DO THIS -
Extract every line of the listing below that contains the string "liver".

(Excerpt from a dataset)
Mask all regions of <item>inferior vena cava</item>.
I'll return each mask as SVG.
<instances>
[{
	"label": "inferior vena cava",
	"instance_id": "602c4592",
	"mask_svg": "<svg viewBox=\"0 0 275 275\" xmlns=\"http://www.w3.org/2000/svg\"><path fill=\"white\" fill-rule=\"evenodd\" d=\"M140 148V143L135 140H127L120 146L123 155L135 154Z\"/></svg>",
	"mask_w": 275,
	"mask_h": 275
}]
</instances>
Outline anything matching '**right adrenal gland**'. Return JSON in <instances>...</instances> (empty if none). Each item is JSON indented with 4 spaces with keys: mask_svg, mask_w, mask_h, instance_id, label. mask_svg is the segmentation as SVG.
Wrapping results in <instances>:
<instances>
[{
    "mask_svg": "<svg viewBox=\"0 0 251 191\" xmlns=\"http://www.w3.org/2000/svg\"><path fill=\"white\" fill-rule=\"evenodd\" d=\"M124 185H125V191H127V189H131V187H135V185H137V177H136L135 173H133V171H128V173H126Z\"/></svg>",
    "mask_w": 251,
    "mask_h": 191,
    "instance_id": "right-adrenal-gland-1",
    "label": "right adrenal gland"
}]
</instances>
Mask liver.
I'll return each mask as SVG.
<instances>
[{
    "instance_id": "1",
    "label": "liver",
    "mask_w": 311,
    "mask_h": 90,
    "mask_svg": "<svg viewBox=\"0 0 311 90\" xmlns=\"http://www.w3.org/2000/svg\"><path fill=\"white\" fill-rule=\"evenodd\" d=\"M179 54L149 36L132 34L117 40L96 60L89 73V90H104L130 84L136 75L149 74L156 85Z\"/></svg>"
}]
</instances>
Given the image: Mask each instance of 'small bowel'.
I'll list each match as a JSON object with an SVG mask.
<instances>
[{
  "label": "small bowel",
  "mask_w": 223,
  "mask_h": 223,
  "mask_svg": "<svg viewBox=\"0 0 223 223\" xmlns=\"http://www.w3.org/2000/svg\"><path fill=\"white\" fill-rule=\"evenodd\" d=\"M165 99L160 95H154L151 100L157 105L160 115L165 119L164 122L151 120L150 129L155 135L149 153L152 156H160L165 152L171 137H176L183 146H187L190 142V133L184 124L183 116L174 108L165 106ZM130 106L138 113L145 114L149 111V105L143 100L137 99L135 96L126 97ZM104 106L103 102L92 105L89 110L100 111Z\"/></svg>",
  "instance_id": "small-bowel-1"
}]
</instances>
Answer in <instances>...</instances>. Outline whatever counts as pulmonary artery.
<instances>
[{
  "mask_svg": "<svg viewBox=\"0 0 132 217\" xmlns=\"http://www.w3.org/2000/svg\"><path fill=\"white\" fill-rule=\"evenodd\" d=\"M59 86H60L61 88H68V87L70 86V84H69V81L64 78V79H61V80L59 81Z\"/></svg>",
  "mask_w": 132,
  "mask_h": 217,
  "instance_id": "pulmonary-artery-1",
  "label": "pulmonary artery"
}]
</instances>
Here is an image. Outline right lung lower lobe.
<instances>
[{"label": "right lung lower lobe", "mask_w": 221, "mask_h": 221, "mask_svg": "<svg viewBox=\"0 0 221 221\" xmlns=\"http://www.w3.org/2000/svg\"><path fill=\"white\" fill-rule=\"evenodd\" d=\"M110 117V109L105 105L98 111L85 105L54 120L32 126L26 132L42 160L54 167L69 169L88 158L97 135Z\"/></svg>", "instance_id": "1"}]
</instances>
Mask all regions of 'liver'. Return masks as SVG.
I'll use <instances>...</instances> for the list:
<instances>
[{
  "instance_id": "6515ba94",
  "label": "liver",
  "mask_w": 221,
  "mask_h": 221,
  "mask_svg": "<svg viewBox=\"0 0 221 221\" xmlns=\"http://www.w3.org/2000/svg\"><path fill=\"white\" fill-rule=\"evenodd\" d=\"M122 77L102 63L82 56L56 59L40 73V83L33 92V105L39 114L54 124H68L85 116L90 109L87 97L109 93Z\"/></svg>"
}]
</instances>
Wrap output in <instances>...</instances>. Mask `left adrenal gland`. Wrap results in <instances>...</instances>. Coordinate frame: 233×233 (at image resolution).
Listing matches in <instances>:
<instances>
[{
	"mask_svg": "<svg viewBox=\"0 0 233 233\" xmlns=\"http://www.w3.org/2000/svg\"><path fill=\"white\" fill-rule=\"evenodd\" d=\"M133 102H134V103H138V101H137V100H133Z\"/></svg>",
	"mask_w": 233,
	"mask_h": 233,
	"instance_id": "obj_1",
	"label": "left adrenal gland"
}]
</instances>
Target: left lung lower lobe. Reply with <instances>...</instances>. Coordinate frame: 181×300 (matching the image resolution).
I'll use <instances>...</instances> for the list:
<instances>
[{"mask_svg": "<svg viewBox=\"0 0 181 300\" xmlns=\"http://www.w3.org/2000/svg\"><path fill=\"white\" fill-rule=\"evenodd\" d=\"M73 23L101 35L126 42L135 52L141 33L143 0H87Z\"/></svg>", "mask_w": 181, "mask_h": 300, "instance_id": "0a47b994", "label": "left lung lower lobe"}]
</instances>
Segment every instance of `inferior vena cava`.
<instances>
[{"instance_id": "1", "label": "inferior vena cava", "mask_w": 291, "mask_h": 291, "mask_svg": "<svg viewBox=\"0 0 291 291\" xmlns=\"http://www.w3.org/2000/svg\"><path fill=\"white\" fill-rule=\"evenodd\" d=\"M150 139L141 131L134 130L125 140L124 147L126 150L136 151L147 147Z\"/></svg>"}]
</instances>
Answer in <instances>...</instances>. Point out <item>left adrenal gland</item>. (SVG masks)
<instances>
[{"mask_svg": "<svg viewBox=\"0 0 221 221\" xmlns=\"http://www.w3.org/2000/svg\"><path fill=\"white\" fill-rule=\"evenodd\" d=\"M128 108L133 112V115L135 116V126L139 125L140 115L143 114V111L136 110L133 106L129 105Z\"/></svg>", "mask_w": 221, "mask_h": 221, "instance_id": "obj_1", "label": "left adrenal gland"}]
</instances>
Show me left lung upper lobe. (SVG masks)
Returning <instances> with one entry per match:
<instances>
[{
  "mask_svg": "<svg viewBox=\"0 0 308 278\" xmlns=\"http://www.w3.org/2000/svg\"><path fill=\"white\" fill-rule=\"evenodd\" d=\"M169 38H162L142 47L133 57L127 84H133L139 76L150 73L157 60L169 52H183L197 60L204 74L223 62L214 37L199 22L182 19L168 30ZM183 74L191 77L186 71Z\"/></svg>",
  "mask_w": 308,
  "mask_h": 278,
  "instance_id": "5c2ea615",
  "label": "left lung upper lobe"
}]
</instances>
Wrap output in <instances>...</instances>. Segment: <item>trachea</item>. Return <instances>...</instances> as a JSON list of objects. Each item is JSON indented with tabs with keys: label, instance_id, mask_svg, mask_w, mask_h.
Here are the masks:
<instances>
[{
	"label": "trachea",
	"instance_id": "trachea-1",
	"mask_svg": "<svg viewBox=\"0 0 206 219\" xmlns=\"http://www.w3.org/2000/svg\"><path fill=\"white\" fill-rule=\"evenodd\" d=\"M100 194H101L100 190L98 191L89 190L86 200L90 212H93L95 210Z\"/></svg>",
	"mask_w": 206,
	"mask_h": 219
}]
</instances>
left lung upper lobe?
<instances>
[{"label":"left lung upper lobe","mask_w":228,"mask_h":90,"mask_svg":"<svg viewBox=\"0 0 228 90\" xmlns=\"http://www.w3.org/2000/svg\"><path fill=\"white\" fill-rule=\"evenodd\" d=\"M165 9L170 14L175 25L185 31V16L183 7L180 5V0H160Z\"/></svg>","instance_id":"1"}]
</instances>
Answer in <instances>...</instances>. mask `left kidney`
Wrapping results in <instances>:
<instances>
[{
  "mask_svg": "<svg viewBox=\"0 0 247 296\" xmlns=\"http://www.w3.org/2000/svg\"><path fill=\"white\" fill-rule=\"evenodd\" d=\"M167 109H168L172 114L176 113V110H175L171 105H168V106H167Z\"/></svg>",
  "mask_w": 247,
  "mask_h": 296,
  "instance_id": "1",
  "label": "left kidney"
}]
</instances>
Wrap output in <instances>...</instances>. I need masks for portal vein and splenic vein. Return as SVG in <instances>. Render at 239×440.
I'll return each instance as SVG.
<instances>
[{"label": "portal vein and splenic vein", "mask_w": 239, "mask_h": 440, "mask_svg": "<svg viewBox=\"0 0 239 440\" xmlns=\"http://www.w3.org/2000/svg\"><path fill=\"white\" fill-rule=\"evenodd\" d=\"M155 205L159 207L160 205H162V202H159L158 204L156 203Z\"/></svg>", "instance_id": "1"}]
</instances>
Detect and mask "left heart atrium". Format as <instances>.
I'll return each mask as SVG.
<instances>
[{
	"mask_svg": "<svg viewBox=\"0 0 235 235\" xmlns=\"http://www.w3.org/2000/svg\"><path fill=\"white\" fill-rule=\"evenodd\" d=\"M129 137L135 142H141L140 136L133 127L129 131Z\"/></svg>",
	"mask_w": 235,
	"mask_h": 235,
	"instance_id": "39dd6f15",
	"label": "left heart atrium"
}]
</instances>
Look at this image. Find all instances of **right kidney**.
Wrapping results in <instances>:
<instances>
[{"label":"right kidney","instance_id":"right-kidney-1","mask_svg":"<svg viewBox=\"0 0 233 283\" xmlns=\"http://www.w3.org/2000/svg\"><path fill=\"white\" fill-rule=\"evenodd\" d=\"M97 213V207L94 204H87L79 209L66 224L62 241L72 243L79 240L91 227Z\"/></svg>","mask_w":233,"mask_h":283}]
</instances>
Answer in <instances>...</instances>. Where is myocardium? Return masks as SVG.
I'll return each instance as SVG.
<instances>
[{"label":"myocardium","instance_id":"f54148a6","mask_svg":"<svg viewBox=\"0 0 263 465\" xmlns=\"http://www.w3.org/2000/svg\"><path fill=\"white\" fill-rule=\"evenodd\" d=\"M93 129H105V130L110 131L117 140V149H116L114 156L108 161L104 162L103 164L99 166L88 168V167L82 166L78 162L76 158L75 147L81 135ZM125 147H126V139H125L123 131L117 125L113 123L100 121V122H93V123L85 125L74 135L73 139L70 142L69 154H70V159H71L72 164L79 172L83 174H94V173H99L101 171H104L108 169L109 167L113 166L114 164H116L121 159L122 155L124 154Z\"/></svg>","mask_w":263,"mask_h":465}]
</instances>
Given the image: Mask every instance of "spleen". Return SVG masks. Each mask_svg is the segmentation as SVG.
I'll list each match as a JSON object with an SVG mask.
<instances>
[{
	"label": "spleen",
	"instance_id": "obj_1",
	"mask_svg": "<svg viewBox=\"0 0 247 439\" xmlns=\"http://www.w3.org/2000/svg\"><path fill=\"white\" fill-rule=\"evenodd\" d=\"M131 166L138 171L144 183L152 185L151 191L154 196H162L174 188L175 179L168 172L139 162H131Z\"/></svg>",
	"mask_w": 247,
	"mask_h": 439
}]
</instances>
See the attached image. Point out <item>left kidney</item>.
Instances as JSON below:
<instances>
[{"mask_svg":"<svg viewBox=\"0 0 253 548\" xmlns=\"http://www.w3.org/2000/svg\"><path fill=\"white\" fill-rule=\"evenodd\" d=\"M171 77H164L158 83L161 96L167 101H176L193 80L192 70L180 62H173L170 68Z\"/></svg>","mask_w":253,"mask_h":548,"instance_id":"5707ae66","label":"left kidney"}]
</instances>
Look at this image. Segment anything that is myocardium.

RESULT FOR THIS EXERCISE -
Mask liver.
    "label": "liver",
Mask all regions of 'liver'. Return masks as SVG.
  "label": "liver",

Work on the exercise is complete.